Walk in the Light

I’m afraid to go hiking. I want to go. I wake up on Friday’s with the phrase, “Friday-hike day” but then I allow other things to cover me up rather than going.


I am afraid that in the full year I have failed to hike I will discover myself more fragile, tired or weak. I am afraid that I’m afraid and that scares me.

So much in life is a contrived narrative. We make ourselves out of scraps of stories from our families and teachers, strangers and culture. We create stories of “us” and the “others” and before long we believe it’s all true.

I believed I would never be afraid of going out alone. Now I am.

Yet, when I push through and I’m out there watching the bees, feeling the breezes blow up from the canyon, standing alone at a cliff edge–the story becomes nothing and reality is all I see.

It’s true.
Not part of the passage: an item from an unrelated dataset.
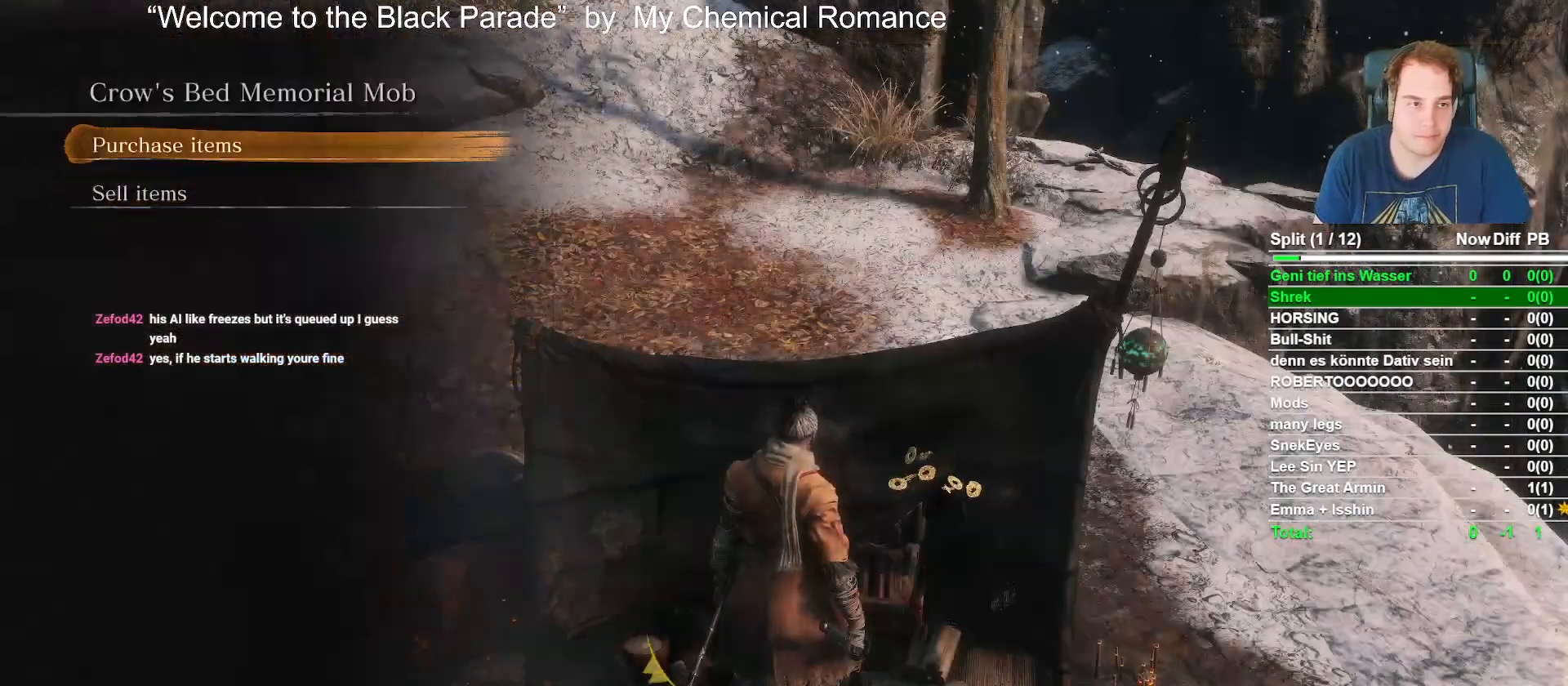
{"buttons": [], "left_stick": "center", "right_stick": "center", "events": [[50, "A", "up"], [383, "DPAD_UP", "down"], [483, "DPAD_UP", "up"]]}
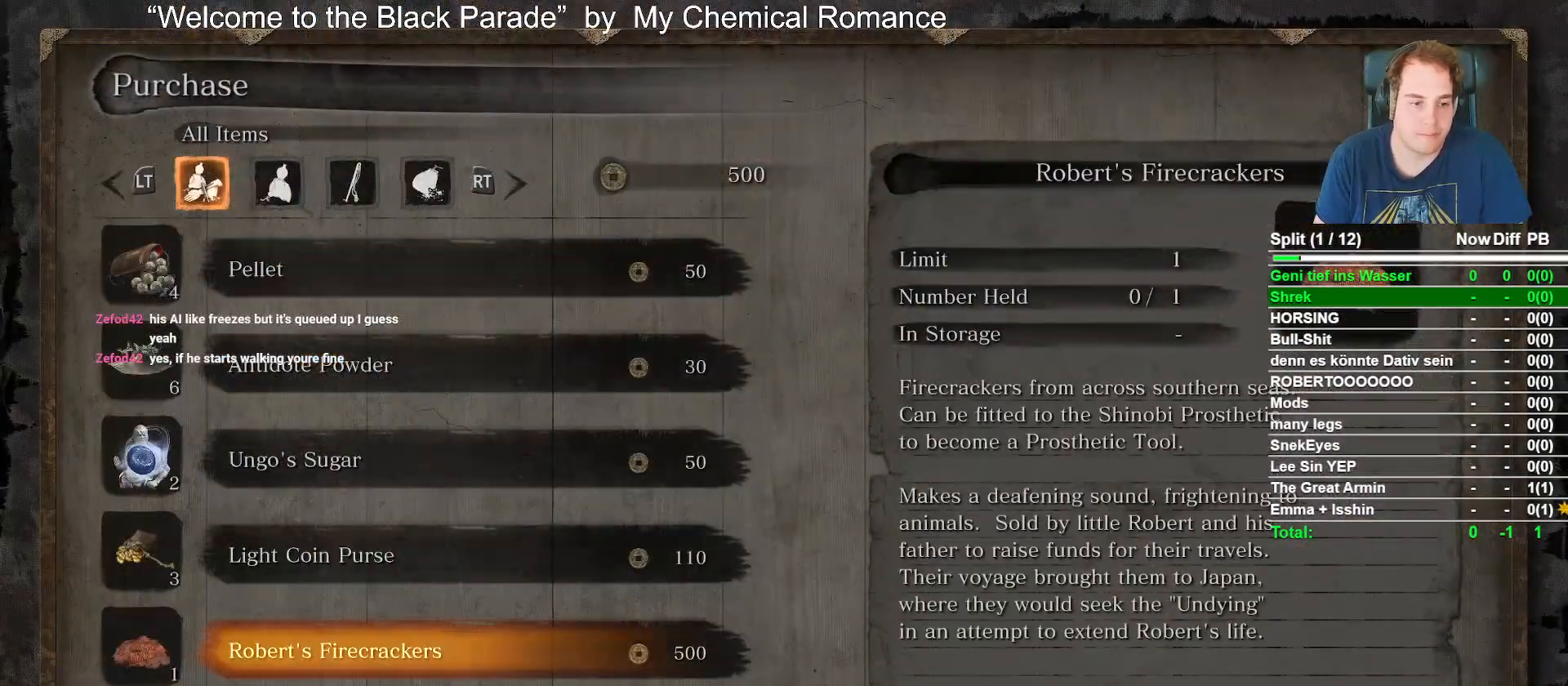
{"buttons": ["A"], "left_stick": "center", "right_stick": "center", "events": [[33, "A", "down"], [167, "A", "up"], [450, "A", "down"]]}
Everything is connected- even fear.

In this way I’m free.

So many things can be beautiful and make you afraid. Freedom is scary.
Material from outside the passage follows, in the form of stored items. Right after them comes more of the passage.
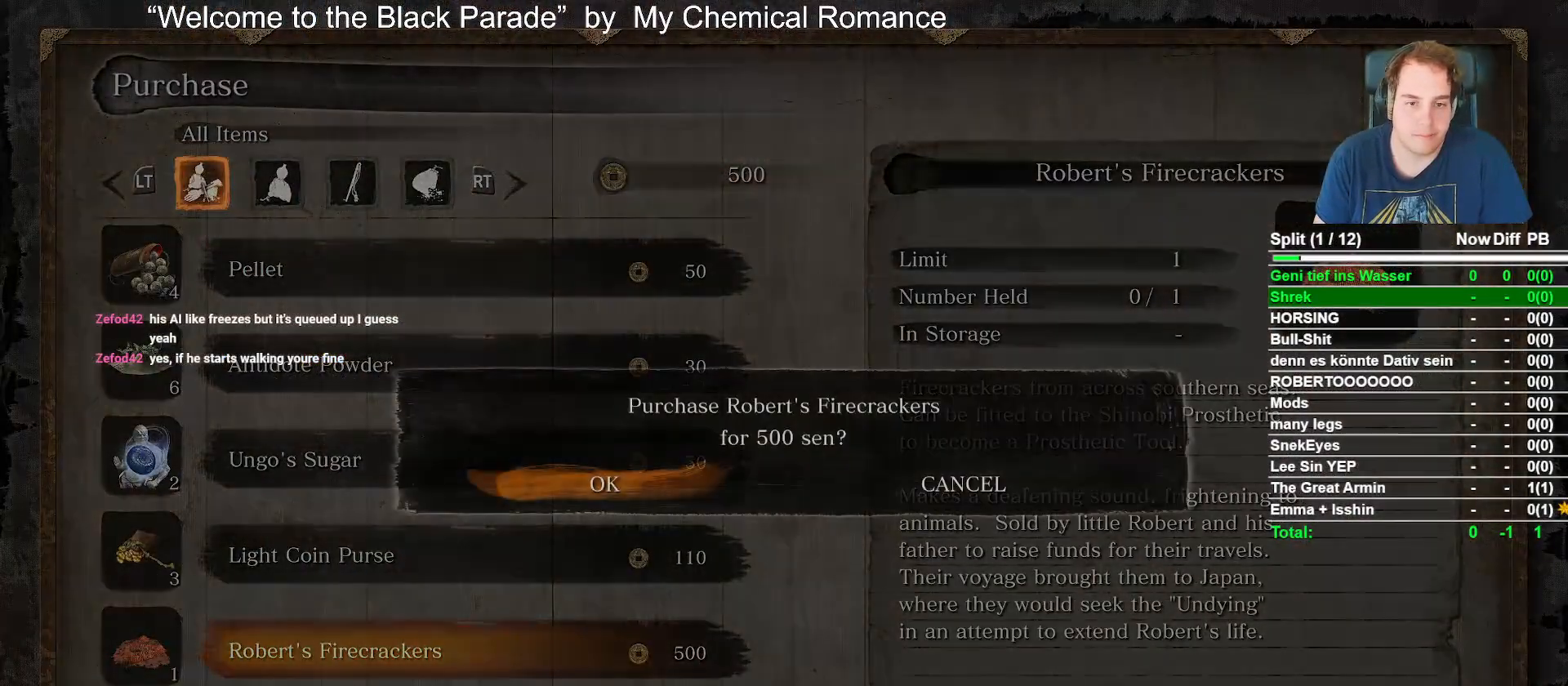
{"buttons": ["B"], "left_stick": "center", "right_stick": "center", "events": [[100, "A", "up"], [467, "B", "down"]]}
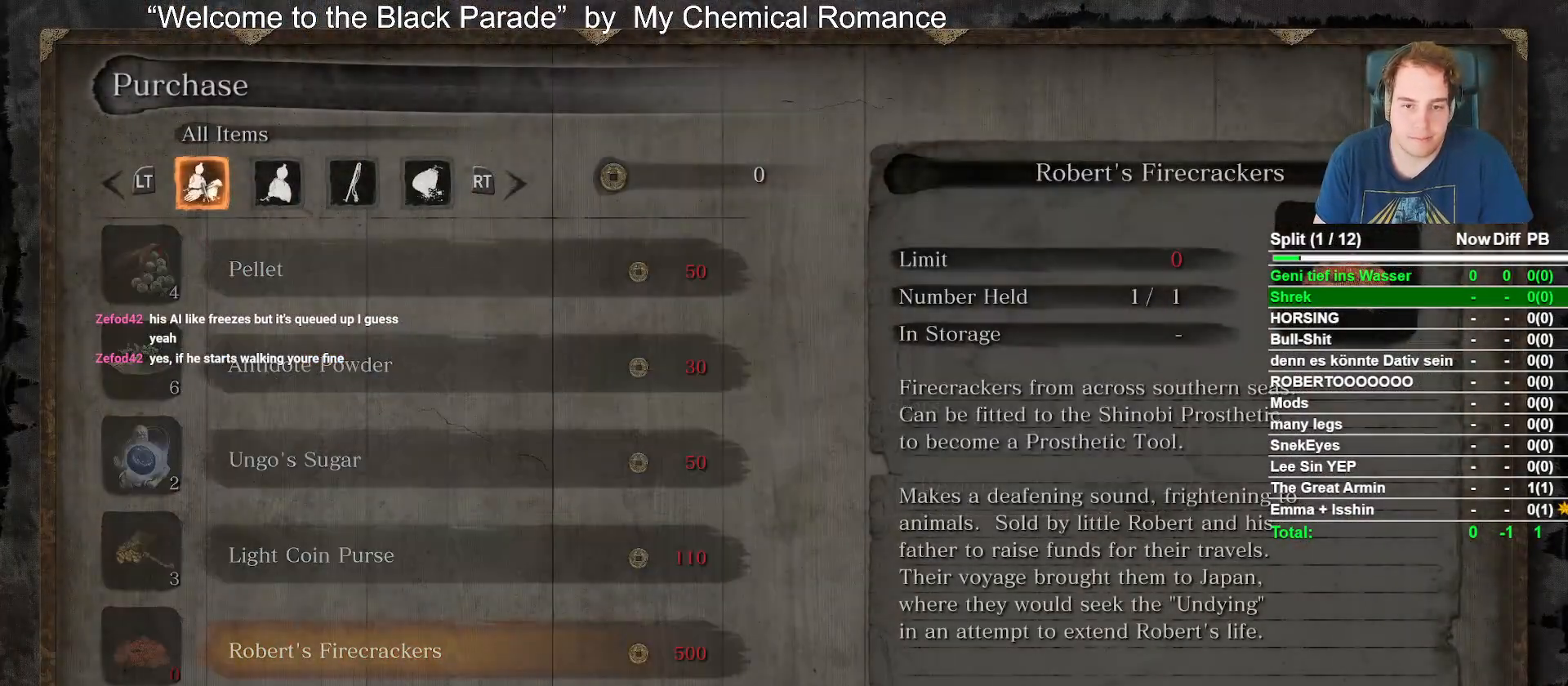
{"buttons": [], "left_stick": "center", "right_stick": "center", "events": [[83, "B", "up"]]}
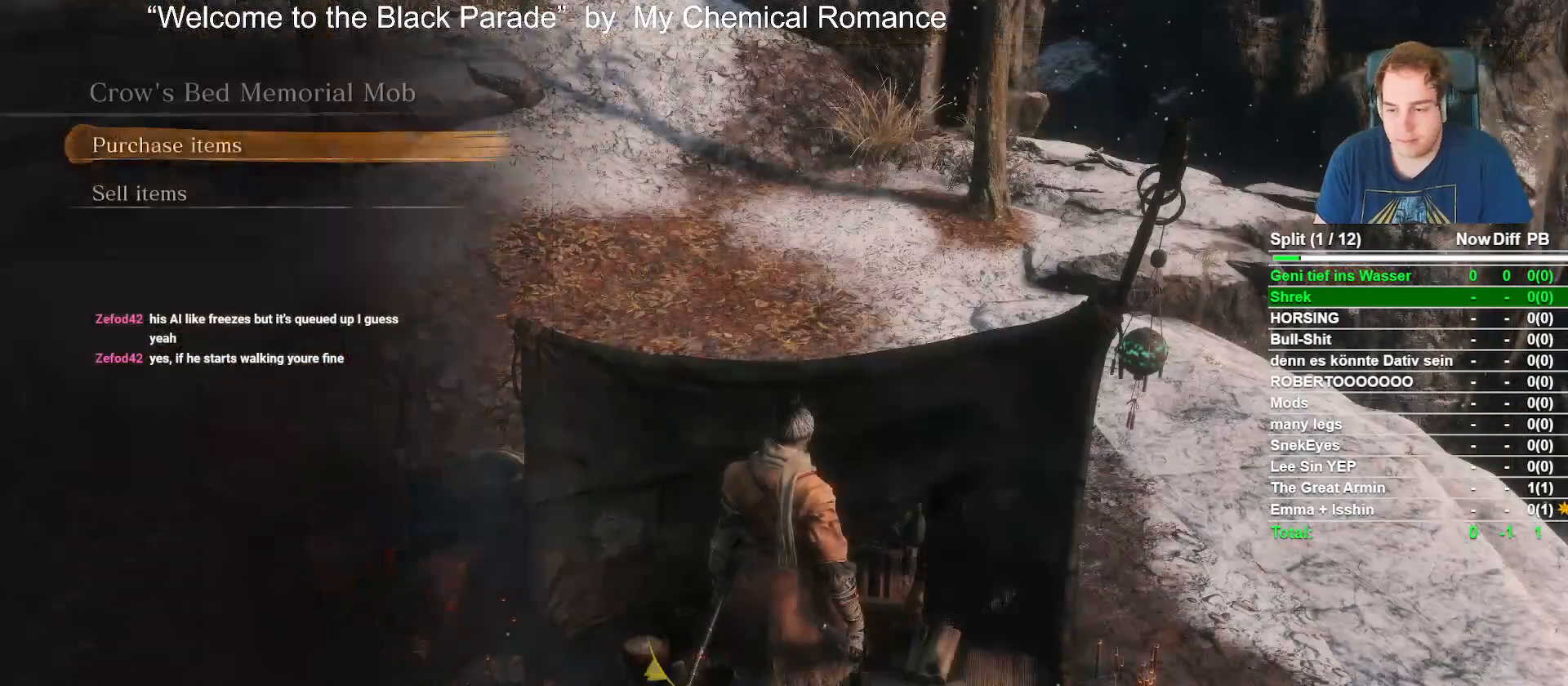
{"buttons": ["B"], "left_stick": "center", "right_stick": "center", "events": [[83, "START", "down"], [217, "START", "up"], [433, "B", "down"]]}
Creating is terrifying. Like writing a novel on a speeding train through Tokyo.

I read an account where a group of Japanese middle school girls were writing novels on Twitter while commuting on a train.  They composed short books -140 characters at a time. The story moved me deeply. I thought of how much focus and perseverance it took to put one sentence after another, day upon day while moving on a train to school.

The bit of their work I have seen is beautiful, born out of the brave notion they could do it.
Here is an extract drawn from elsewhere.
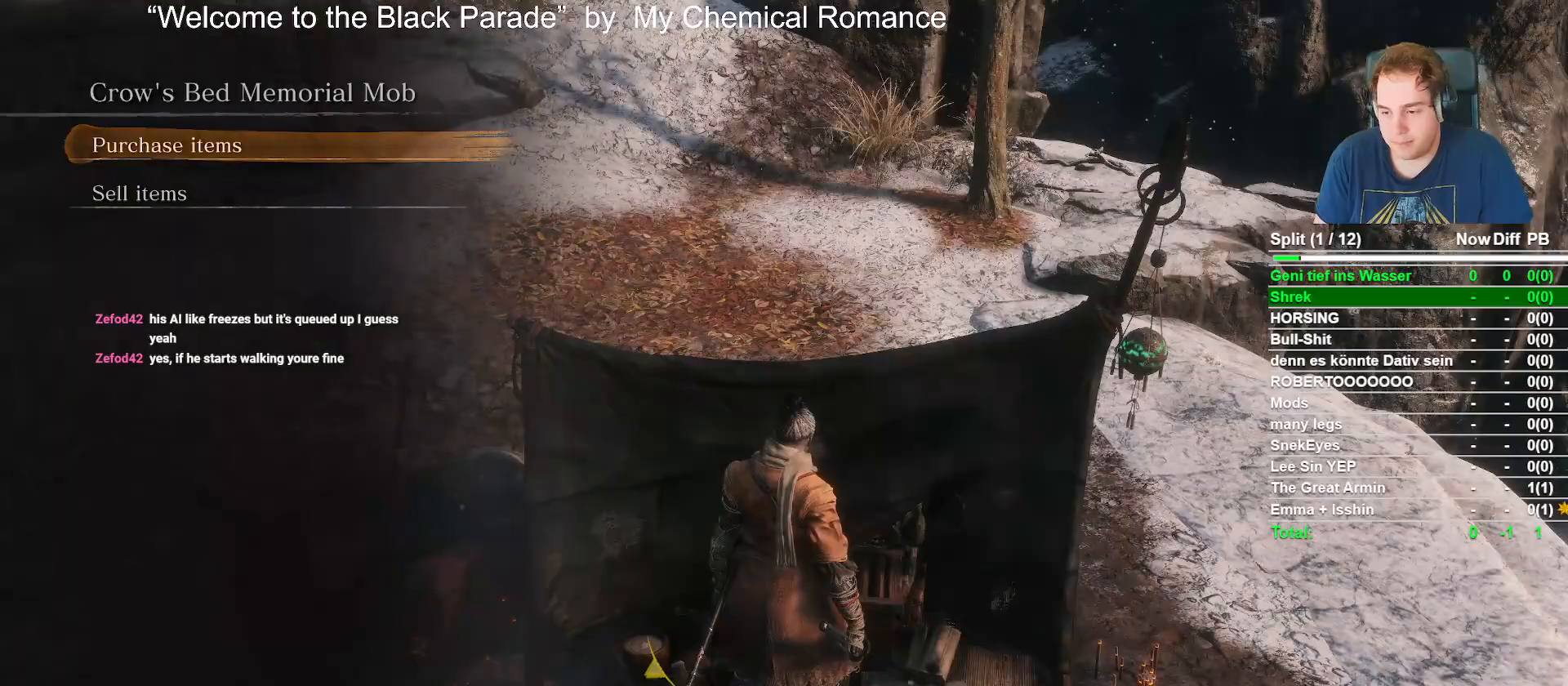
{"buttons": ["START"], "left_stick": "center", "right_stick": "center", "events": [[50, "B", "up"], [250, "START", "down"], [367, "START", "up"], [483, "START", "down"]]}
I know a woman who reminded me of  how work, no matter what kind, can be the thing that causes so much else to happen. The work of walking far, of writing a new way–but even the things more ordinary can make miracles.

A woman I knew works at Taco Bell. She has burns, deep and old, scaring her face and neck, hands and arms. They are the kind that might have killed her–but she is alive and smiles easily.

I might think that working in fast food, and fast food itself is a bad thing. I might go deep into the ethics of what real food costs or I might just look in her eyes and watch her careful work and be glad for it.

Life is never as simple as my platitudes. For every bit of darkness there is an equal amount of light. For every strong view there is a kinder middle way.

This is light.

The little girls who live in one of the worlds most populated nations and fly down the tracks on a bullet train using their scrap of free time in an otherwise warp speed life writing novels a sentence at a time—this is light.

I look out my window and say–today is the day. I’ll just take a walk. One foot in front of the other for however far I go.

And that is light also.

There is something poetic about just showing up to all that it is, all that is dark, all that is light. Something noble, too, about being okay with being afraid.

The sun is shining for however long it does. I will write for however long I am alive and some of it will be good and some of it will be rubbish. Some will be written on a train or a deck chair or in a coffee shop–but it will still happen a sentence at a time. And every three to four weeks I’ll pop into Taco Bell and say hi to the people I admire there.

And yes, I will take that long walk. Fear only has so much hold. Today.